The new lake with its forty miles of shore line would obliterate no villages and few burial places. But one of these few was the RoBards’ plot and Keith trembled to think that when the house came down and the cellar walls were removed piecemeal, the bones of Jud Lasher would be disclosed.

He dared not speak even to Immy of the secret in the walls. He could only stand aside and mourn the felling of the great tree-steeples.

He and Immy watched the wrecking crew demolishing the house, throwing the chimneys down, tearing off the roof and opening the attic to the sun. Then the ceiling went and the floors of the bedrooms where their bare feet had toddled.

At last the house was gone, all but the main floor, and from that stairways went up to nowhere.

After the wrecking crew had left off work for the day, Keith and Immy wandered one evening through the place where the house once was, and poked about the débris on the library floor. They noted the hearthstone of white marble.

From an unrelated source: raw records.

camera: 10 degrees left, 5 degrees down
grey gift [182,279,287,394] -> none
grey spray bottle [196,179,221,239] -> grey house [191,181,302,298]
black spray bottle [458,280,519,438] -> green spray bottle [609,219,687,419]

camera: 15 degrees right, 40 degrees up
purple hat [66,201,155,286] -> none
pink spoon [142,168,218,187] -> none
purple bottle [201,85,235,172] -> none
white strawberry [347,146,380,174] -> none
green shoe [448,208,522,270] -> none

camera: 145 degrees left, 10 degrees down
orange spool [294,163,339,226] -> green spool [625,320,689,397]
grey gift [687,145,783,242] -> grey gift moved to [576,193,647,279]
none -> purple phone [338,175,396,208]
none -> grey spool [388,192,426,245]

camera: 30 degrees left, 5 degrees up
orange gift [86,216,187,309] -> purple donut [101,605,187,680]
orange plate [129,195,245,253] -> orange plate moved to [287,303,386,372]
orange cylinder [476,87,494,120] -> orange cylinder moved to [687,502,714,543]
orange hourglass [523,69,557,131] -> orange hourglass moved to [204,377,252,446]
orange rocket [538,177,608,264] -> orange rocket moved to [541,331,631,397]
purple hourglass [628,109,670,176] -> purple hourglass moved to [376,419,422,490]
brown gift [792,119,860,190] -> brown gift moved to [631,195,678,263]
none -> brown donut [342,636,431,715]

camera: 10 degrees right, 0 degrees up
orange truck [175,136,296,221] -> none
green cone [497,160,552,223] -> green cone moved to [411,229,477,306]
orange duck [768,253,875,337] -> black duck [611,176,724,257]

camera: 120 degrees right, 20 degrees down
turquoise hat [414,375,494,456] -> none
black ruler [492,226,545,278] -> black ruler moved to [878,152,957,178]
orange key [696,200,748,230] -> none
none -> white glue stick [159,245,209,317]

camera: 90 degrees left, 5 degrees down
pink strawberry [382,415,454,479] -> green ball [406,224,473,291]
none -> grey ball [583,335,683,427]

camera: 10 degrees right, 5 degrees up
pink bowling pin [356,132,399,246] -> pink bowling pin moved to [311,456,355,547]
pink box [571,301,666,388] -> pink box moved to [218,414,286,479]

They had seen to the removal of the graves before the tulip trees came down. The family had been transported to the increasing city of the dead at Kensico, but they were still debating what monument to rear. One little coffin was found there which Keith could not account for.

That was Immy’s secret and she kept it, though it ached in her old heart, remembering the wild romance of her youth. A blush slipped through her wrinkles and the shame was almost pleasant at this distance.

Now that she and Keith stared at the white marble hearthstone, they were both inspired by a single thought.

“Let’s use that for a headstone in the family lot in Kensico!” Immy said and Keith agreed.

They were proud of the felicity of their inspiration and hiring laborers, stole the slab that very night and carried it over to the graveyard, and saw to its establishing.